## Directions
Type out the full set of entries again, unchanged.

## Task data

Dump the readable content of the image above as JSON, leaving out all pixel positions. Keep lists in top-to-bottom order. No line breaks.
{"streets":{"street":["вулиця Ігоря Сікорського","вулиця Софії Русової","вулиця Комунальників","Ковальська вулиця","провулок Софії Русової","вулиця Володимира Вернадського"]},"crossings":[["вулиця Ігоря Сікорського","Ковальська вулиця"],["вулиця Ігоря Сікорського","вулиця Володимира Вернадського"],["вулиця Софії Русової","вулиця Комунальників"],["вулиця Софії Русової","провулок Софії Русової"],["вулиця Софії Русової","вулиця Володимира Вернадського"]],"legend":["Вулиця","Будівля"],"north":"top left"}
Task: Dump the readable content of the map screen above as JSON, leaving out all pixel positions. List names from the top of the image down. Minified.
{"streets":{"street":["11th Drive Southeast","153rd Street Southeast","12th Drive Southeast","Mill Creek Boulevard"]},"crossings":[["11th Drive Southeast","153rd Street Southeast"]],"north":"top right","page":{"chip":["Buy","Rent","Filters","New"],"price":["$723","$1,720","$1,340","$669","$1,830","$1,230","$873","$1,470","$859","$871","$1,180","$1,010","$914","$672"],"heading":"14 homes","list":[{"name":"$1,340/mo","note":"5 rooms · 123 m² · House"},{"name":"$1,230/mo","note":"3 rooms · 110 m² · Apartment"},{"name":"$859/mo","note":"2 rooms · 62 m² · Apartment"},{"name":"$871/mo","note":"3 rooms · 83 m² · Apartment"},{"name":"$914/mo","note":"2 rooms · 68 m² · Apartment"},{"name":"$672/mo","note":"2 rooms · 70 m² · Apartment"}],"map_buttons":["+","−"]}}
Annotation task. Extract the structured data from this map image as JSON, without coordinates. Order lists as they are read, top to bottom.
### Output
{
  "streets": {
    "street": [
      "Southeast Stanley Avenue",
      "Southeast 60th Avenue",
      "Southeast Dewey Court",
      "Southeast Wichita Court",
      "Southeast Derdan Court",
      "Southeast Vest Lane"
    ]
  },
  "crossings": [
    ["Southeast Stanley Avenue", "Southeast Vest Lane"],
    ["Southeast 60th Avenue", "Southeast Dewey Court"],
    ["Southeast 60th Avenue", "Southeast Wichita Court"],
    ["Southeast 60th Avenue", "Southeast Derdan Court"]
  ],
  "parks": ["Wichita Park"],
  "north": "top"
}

## Answer to the problem
Dump the readable content of the image above as JSON, leaving out all pixel positions. Keep lists in top-to-bottom order. No line breaks.
{"streets":{"street":["вулиця Ігоря Сікорського","вулиця Софії Русової","вулиця Комунальників","Ковальська вулиця","провулок Софії Русової","вулиця Володимира Вернадського"]},"crossings":[["вулиця Ігоря Сікорського","Ковальська вулиця"],["вулиця Ігоря Сікорського","вулиця Володимира Вернадського"],["вулиця Софії Русової","вулиця Комунальників"],["вулиця Софії Русової","провулок Софії Русової"],["вулиця Софії Русової","вулиця Володимира Вернадського"]],"legend":["Вулиця","Будівля"],"north":"top left"}
Task: Dump the readable content of the map screen above as JSON, leaving out all pixel positions. List names from the top of the image down. Minified.
{"streets":{"street":["11th Drive Southeast","153rd Street Southeast","12th Drive Southeast","Mill Creek Boulevard"]},"crossings":[["11th Drive Southeast","153rd Street Southeast"]],"north":"top right","page":{"chip":["Buy","Rent","Filters","New"],"price":["$723","$1,720","$1,340","$669","$1,830","$1,230","$873","$1,470","$859","$871","$1,180","$1,010","$914","$672"],"heading":"14 homes","list":[{"name":"$1,340/mo","note":"5 rooms · 123 m² · House"},{"name":"$1,230/mo","note":"3 rooms · 110 m² · Apartment"},{"name":"$859/mo","note":"2 rooms · 62 m² · Apartment"},{"name":"$871/mo","note":"3 rooms · 83 m² · Apartment"},{"name":"$914/mo","note":"2 rooms · 68 m² · Apartment"},{"name":"$672/mo","note":"2 rooms · 70 m² · Apartment"}],"map_buttons":["+","−"]}}
Annotation task. Extract the structured data from this map image as JSON, without coordinates. Order lists as they are read, top to bottom.
### Output
{
  "streets": {
    "street": [
      "Southeast Stanley Avenue",
      "Southeast 60th Avenue",
      "Southeast Dewey Court",
      "Southeast Wichita Court",
      "Southeast Derdan Court",
      "Southeast Vest Lane"
    ]
  },
  "crossings": [
    ["Southeast Stanley Avenue", "Southeast Vest Lane"],
    ["Southeast 60th Avenue", "Southeast Dewey Court"],
    ["Southeast 60th Avenue", "Southeast Wichita Court"],
    ["Southeast 60th Avenue", "Southeast Derdan Court"]
  ],
  "parks": ["Wichita Park"],
  "north": "top"
}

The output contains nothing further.